O argentino Adolfo Pérez Esquivel, ganhador do prêmio Nobel da Paz em 1980, deu duas entrevistas recentemente nas quais avaliou os resultados das ditaduras na América Latina. Em entrevista aos veículos BBC Brasil e CNN, o ativista pelos direitos humanos e dirigente da ONG Serviço Paz e Justiça na Argentina recordou suas detenções no Brasil, como conseguiu ser libertado, conversou sobre as leis de anistia, a busca da verdade e sobre quem foram os verdadeiros responsáveis pelas ditaduras latino-americanas.

No Brasil, Esquivel foi preso duas vezes, uma em 1975 e outra em 1981. Na primeira vez, confessa que teve muito medo de morrer. O argentino foi surpreendido no aeroporto de São Paulo quando se dirigia junto com o advogado Mario Carvalho de Jesús, da Frente Nacional de Trabalho, e o austríaco Hildegard Goss-Mayr para uma reunião com Dom Paulo Evaristo Arns, então arcebispo de São Paulo.

“Em 1975, foi muito duro. Colocaram um capuz em minha cabeça e me fizeram escutar uma gravação de gritos de pessoas sendo torturadas. Só levantaram um pouco o capuz para eu identificar os latino-americanos que eles perseguiam”, relatou à BBC Brasil em Buenos Aires. Os militares queriam que o argentino denunciasse outros opositores ao regime ditatorial brasileiro. No dia seguinte, Pérez Esquivel foi libertado por intervenção de Dom Evaristo Arns.

Em 1981, a detenção aconteceu de forma semelhante. Após fazer um pronunciamento na Ordem dos Advogados do Brasil (OAB) no Rio de Janeiro criticando a Lei De Anistia, Esquivel foi novamente surpreendido no aeroporto de São Paulo e, mais uma vez, libertado por intervenção do mesmo religioso.

Questionado sobre quem foram os responsáveis civis por desatar a ditadura na Argentina o ativista esclareceu que falar sobre o assunto é falar das ditaduras na América Latina como um todo, “pois este foi projeto imposto para todo o continente latino-americano por meio da doutrina da Segurança Nacional [doutrina elaborada pelos Estados Unidos para defesa contra os inimigos da Guerra Fria]”.

“Milhares de militares latino-americanos passaram pela Escola das Américas do Panamá e pelas academias militares dos Estados Unidos, e daí vem toda essa política do terror. Os militares da Argentina não inventaram absolutamente nada. Só os militares não poderiam dar um golpe de Estado; necessitaram da cumplicidade de setores civis, eclesiásticos e do apoio do Estado, e isto foi o que aconteceu”, disse, lembrando ainda que inúmeros empresários também foram partícipes do processo.

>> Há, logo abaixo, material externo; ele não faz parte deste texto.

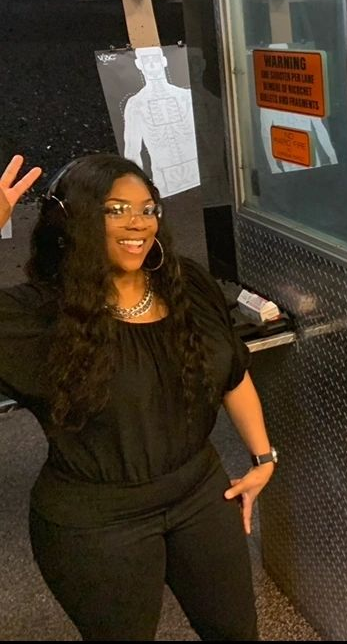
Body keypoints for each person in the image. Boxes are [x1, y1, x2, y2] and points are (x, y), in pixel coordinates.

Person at [0, 153, 275, 640]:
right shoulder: (42, 315)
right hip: (97, 521)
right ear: (76, 221)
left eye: (148, 209)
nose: (137, 223)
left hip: (199, 491)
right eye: (115, 210)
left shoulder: (185, 282)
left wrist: (263, 457)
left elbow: (230, 371)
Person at [123, 47, 201, 197]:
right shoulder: (136, 104)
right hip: (164, 180)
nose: (152, 64)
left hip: (196, 172)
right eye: (147, 60)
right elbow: (132, 151)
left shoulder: (185, 97)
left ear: (164, 61)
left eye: (155, 59)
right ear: (139, 64)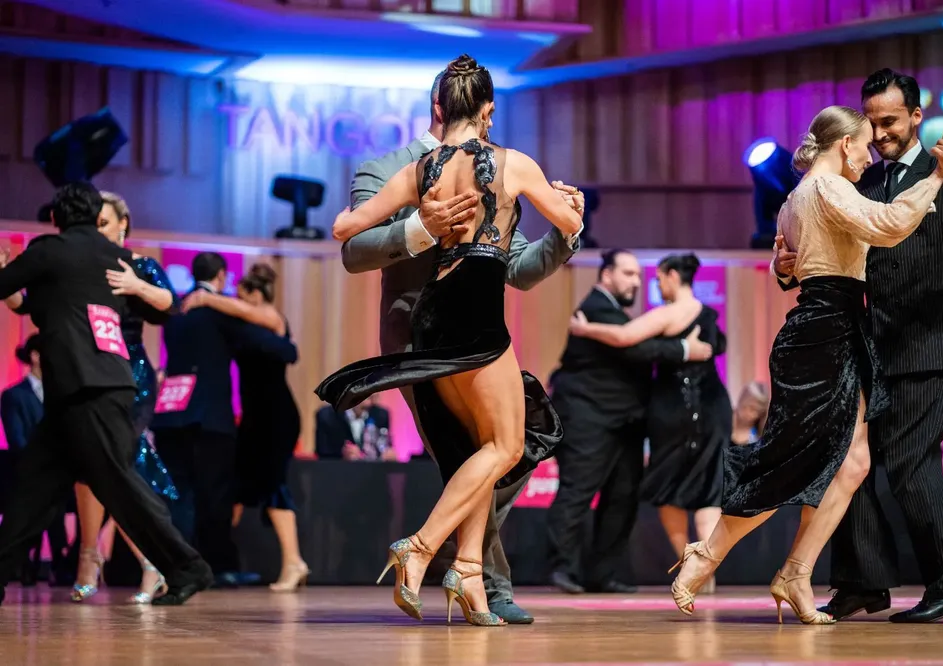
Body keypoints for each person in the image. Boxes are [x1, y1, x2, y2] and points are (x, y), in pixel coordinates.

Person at [318, 54, 583, 626]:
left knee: (489, 451)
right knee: (502, 448)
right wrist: (421, 228)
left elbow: (343, 226)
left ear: (443, 105)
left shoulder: (426, 171)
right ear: (486, 109)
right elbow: (352, 251)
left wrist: (558, 244)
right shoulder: (496, 163)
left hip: (446, 316)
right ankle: (436, 555)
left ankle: (469, 571)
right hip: (447, 325)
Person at [670, 105, 943, 625]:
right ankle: (705, 556)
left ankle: (796, 572)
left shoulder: (795, 199)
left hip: (835, 326)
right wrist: (937, 175)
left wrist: (784, 268)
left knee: (853, 463)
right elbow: (888, 225)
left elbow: (793, 267)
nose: (868, 157)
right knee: (791, 460)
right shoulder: (826, 189)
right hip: (825, 333)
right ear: (844, 144)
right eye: (864, 145)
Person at [773, 69, 943, 623]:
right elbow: (825, 253)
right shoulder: (858, 179)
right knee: (851, 467)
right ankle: (862, 584)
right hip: (868, 348)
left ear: (917, 117)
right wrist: (787, 267)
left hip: (931, 347)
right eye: (872, 123)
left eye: (890, 121)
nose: (880, 133)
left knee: (909, 462)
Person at [0, 182, 212, 606]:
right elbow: (165, 308)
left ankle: (187, 567)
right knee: (34, 488)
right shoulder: (115, 258)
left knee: (116, 483)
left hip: (88, 387)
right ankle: (183, 567)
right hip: (96, 386)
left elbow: (15, 293)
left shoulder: (48, 251)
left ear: (56, 218)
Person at [545, 250, 712, 594]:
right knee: (577, 492)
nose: (636, 281)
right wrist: (682, 348)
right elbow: (635, 346)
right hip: (588, 418)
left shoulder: (614, 315)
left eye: (638, 275)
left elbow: (637, 340)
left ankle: (601, 574)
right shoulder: (594, 308)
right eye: (627, 273)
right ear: (606, 275)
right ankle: (564, 569)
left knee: (622, 497)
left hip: (625, 422)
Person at [152, 252, 298, 587]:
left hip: (172, 412)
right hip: (210, 418)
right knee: (214, 495)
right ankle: (214, 567)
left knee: (178, 494)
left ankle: (175, 565)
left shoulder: (177, 310)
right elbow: (281, 348)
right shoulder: (217, 312)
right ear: (221, 276)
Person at [0, 335, 69, 587]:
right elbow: (17, 441)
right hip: (29, 471)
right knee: (49, 495)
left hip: (61, 470)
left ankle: (72, 559)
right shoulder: (14, 395)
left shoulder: (62, 394)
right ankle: (57, 564)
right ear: (36, 356)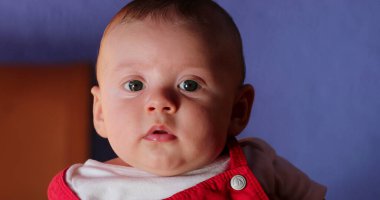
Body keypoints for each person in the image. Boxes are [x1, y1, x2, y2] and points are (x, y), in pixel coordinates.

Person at [48, 0, 327, 199]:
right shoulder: (85, 190)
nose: (159, 102)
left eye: (189, 85)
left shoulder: (260, 165)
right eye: (134, 85)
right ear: (101, 113)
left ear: (237, 110)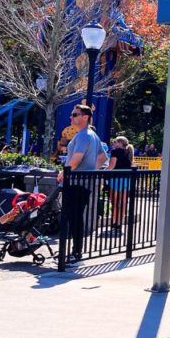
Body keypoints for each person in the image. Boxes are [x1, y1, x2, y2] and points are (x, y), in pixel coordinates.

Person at [57, 105, 108, 263]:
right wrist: (91, 171)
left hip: (76, 183)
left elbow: (76, 159)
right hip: (85, 183)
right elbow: (103, 158)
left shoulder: (83, 136)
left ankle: (75, 253)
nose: (71, 117)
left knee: (74, 218)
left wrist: (63, 172)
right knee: (76, 217)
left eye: (75, 114)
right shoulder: (93, 135)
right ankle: (75, 252)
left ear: (85, 117)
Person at [107, 136, 135, 230]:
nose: (114, 144)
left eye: (115, 142)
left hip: (116, 178)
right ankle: (120, 223)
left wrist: (102, 171)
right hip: (126, 179)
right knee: (123, 202)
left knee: (114, 202)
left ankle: (114, 222)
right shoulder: (129, 152)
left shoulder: (115, 152)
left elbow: (111, 166)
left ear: (119, 143)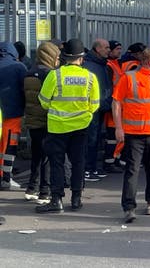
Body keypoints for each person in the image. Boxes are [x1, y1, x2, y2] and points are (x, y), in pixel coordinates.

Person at [36, 38, 100, 213]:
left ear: (64, 57)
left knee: (57, 163)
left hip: (57, 127)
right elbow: (94, 105)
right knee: (78, 162)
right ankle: (76, 199)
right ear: (81, 58)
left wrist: (58, 109)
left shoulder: (54, 75)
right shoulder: (90, 77)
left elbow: (43, 101)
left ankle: (56, 200)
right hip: (80, 127)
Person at [113, 48, 150, 223]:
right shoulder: (129, 78)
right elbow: (116, 102)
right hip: (134, 134)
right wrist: (118, 128)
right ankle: (129, 207)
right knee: (132, 170)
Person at [23, 42, 60, 204]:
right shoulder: (49, 74)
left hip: (32, 120)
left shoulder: (29, 72)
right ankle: (44, 192)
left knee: (36, 156)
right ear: (50, 56)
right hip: (47, 120)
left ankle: (32, 188)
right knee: (47, 158)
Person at [82, 38, 112, 182]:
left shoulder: (101, 65)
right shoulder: (90, 66)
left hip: (100, 107)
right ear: (97, 49)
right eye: (106, 47)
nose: (108, 50)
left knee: (96, 139)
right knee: (90, 140)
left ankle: (92, 167)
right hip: (91, 109)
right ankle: (87, 169)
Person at [0, 41, 27, 190]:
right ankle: (6, 178)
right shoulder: (18, 67)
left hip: (1, 113)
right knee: (10, 145)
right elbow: (25, 90)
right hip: (13, 114)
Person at [103, 40, 124, 173]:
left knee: (116, 138)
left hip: (118, 105)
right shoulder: (109, 65)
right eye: (117, 49)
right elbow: (110, 87)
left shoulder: (116, 64)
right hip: (113, 106)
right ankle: (109, 162)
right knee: (111, 138)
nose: (119, 51)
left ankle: (114, 160)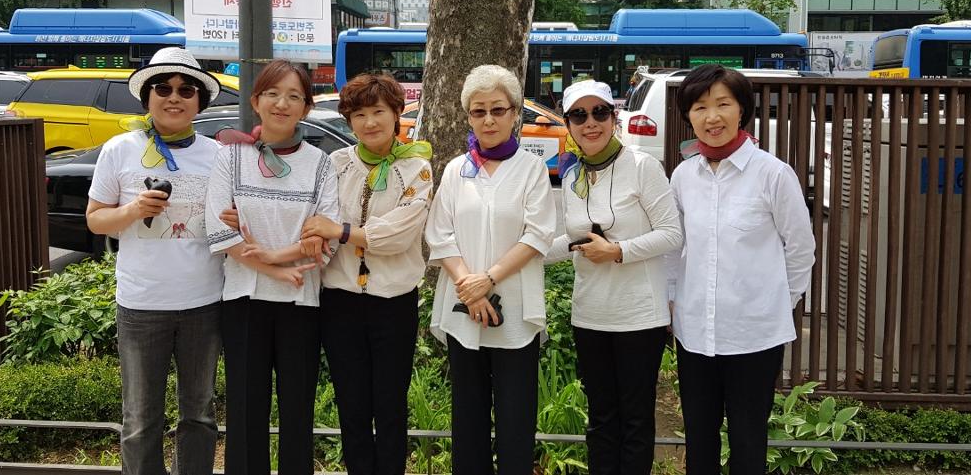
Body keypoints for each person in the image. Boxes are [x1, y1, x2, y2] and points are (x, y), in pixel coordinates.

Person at [667, 64, 815, 475]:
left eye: (723, 104)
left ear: (742, 110)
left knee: (748, 440)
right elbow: (673, 247)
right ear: (689, 116)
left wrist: (778, 303)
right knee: (699, 438)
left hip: (755, 335)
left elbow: (801, 249)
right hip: (695, 332)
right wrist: (671, 300)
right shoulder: (683, 176)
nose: (712, 117)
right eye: (700, 107)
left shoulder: (773, 174)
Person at [85, 47, 225, 475]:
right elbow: (95, 219)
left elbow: (229, 222)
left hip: (204, 302)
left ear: (200, 101)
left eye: (186, 90)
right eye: (162, 88)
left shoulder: (218, 155)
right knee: (140, 419)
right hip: (141, 304)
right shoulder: (119, 149)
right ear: (147, 96)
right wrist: (132, 211)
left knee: (199, 414)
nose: (174, 97)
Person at [287, 73, 433, 475]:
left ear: (397, 113)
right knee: (351, 405)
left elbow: (399, 235)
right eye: (359, 114)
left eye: (378, 111)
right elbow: (311, 220)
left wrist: (341, 231)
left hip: (394, 302)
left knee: (390, 406)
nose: (370, 122)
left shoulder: (417, 168)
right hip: (340, 301)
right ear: (349, 120)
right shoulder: (335, 164)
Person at [204, 59, 339, 475]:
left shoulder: (320, 164)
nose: (283, 104)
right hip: (243, 301)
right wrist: (277, 268)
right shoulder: (231, 157)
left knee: (298, 409)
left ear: (307, 107)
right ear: (256, 101)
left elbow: (325, 240)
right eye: (273, 94)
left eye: (294, 96)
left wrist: (272, 255)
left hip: (302, 302)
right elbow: (218, 230)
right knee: (246, 409)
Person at [544, 79, 683, 475]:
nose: (590, 123)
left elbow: (672, 233)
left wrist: (618, 251)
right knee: (601, 418)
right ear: (568, 124)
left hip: (639, 315)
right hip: (590, 314)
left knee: (635, 420)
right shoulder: (573, 174)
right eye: (579, 115)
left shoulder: (642, 166)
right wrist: (523, 254)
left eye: (599, 112)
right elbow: (574, 240)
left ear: (614, 117)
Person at [425, 64, 556, 475]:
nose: (488, 120)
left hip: (514, 310)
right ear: (468, 116)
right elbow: (439, 233)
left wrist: (489, 279)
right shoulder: (456, 170)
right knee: (468, 419)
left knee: (516, 420)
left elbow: (538, 234)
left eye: (498, 110)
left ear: (515, 113)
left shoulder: (531, 169)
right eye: (478, 111)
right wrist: (470, 286)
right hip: (464, 307)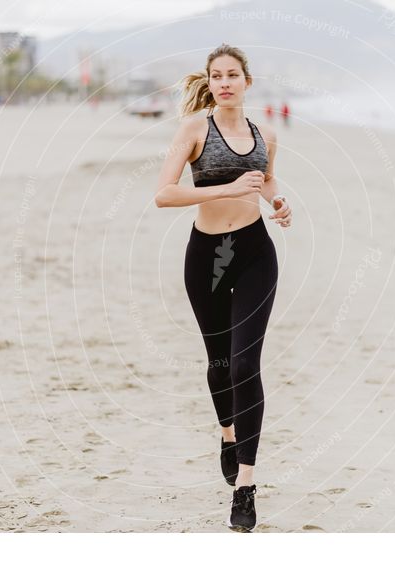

Passadas décadas do fim da ditadura nos países latino-americanos o assunto continua reverberando, já que o regime acabou, mas deixou sequelas. Esquivel avalia que a Argentina está à frente do Brasil na investigação dos crimes do regime militar, pois, durante o governo de Raúl Alfonsín, os militares foram levados a julgamento e, no governo de Néstor Kirchner, as Leis de Obediência Devida e Ponto Final foram anuladas. Enquanto isso, no Brasil, mesmo com a instalação da Comissão Nacional da Verdade, não há previsão de qualquer tipo de punição, e a Lei de Anistia permanece em vigor perpetuando a impunidade.

“Algo importante que os brasileiros devem aprender é a busca da memória. A memória não é só buscar o passado, a pessoa deve iluminar o presente para futuras gerações”, disse defendendo a investigação de todos os crimes para que as demais gerações saibam o que aconteceu na história de seu país.

À CNN o argentino lembrou que países como Chile e Paraguai, apesar de certa dificuldade deste último, também estão tentando avançar na busca da verdade, justiça e memória, e ressaltou: “o que se quer não é vingança, mas a reparação dos danos provocados porque com impunidade é impossível construir uma democracia”.